2013 · Learned Embeddings
Stop counting context. Predict it, and keep the classifier's weights.
word-vectors/ represents a word as a row of raw co-occurrence counts. Word2Vec keeps the same distributional hypothesis but changes how the vector is produced: it trains a tiny classifier to predict context words from a target word, and the classifier's own weights become the word's vector.
Skip-gram with negative sampling turns this into a question a simple binary classifier can answer: for a given (target, context) pair, is this real or fake? Every word gets two small vectors, started as random noise. For each real pair pulled from a sliding window, the model pushes the pair's similarity toward 1 (the vectors move closer); for a handful of random fake pairs, it pushes similarity toward 0 (the vectors move apart).
Repeat millions of times and a word's vector drifts toward wherever the words it actually keeps company with cluster — no count table required. "Negative sampling" is what makes this cheap: score against one real neighbour and a few random decoys, not the entire vocabulary, at every step.
Nearest neighbours of "heart," same corpus, same 200-word vocabulary. Both lists agree on the meaningful ones — sight, thoughts, loves. But the counted list lets a function word ("and") leak in, because "and" co-occurs with everything; the learned list doesn't, because predicting "and" specifically from "heart" isn't easier than predicting it from a random decoy.
Word2Vec's most famous result is vector arithmetic: king − man + woman ≈ queen. This corpus doesn't have enough of those words. The best substitute is its most frequent gendered pair — pronouns. With this page's defaults (±5-word window, 80 epochs, seed 1), his − he + she lands closest to her. But the result does not survive small changes to those settings — a narrower window or a different epoch count can flip the winner entirely.
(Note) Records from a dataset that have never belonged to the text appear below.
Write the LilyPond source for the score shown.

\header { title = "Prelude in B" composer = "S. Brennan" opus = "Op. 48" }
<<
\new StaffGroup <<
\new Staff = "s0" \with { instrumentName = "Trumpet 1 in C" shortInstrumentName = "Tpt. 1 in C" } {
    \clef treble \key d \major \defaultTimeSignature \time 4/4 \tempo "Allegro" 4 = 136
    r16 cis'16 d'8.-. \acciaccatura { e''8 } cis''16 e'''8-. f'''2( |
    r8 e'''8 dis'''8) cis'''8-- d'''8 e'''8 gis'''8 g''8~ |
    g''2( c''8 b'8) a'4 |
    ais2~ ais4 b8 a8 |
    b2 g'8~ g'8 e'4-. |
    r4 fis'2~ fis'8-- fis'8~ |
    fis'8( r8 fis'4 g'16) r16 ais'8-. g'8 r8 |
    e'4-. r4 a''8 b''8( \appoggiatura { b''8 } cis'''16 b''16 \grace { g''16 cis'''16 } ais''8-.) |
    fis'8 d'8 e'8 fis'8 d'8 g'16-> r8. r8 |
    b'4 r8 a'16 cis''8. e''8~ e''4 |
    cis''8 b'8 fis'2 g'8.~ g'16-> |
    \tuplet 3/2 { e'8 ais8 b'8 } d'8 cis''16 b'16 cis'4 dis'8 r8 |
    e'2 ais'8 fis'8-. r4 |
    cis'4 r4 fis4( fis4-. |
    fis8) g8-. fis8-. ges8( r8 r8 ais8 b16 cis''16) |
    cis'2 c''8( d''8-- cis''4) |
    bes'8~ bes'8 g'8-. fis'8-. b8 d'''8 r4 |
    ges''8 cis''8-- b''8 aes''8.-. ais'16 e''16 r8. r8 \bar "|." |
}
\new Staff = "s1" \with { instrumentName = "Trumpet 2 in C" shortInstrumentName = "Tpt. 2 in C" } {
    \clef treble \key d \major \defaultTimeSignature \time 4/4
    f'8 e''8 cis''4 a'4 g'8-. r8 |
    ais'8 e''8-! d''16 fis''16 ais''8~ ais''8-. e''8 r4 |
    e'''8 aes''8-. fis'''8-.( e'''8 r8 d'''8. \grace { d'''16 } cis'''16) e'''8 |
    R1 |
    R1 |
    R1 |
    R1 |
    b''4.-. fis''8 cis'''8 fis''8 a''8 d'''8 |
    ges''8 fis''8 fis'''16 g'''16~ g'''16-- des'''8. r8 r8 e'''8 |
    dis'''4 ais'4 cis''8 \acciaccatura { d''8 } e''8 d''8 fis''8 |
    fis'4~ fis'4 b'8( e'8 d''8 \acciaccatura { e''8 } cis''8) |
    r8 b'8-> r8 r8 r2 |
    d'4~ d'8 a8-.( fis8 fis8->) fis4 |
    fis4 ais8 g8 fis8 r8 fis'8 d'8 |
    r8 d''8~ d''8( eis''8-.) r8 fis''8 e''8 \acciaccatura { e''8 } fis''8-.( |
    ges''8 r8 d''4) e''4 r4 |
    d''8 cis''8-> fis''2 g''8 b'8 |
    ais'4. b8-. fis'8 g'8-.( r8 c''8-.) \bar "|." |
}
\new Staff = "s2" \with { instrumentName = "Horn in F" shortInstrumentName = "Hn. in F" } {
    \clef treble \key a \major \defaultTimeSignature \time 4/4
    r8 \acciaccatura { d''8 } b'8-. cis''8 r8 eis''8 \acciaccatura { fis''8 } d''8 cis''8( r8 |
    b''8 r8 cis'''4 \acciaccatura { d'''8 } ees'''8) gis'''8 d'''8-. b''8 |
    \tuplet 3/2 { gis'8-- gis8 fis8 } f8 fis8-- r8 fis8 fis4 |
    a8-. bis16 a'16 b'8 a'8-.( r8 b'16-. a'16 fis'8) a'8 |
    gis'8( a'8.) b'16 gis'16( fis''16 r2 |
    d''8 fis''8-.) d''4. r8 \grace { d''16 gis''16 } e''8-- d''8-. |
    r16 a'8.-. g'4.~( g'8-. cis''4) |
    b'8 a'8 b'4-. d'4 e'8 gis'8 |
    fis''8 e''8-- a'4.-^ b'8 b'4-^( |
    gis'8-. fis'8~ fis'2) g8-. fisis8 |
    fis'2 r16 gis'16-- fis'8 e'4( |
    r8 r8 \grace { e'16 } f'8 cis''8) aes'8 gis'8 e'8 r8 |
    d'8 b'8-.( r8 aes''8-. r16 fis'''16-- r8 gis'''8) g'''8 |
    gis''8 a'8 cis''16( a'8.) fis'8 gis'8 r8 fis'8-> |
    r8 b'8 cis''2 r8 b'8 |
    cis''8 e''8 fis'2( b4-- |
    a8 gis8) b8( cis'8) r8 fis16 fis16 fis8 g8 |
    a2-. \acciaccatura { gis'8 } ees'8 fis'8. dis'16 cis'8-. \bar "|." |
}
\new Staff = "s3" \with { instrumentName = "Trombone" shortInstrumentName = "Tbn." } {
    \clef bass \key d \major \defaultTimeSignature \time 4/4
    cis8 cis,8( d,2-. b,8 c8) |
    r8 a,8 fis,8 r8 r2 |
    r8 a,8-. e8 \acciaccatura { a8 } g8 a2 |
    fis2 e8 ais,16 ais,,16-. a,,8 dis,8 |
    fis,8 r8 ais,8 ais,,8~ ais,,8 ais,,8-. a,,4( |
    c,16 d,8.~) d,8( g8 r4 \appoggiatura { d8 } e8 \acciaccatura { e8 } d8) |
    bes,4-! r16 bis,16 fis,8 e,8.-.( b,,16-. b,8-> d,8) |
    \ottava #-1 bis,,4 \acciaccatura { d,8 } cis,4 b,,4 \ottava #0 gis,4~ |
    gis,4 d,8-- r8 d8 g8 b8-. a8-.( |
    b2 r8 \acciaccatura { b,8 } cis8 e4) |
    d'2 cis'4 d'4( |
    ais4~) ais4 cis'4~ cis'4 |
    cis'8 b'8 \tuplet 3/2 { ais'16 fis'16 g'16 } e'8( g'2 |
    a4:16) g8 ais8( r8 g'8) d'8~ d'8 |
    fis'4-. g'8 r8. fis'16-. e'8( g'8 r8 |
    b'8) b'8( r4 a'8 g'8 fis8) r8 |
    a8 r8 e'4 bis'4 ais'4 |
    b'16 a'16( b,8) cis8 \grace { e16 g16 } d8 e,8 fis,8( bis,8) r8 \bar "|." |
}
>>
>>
The trick is real on this corpus; it just isn't stable, which is exactly why the famous version of this demo needed a corpus a million times larger to look effortless every time.
One vector per word, still. Exactly like word-vectors/, "light" the noun and "light" the adjective share one blended vector. Learning it instead of counting it does nothing to fix polysemy.
Fragile on a small corpus. The analogy result depends on window size and training length in ways that don't survive small changes — see above.
No interpretable dimensions. A count vector's columns are literal context words you can read. A learned vector's 16 numbers are wherever gradient descent happened to put them.
Needs many training pairs relative to parameters. This demo uses tens of thousands of (target, context) pairs to fit 6,400 parameters — the ratio needed only grows with vocabulary and dimensionality.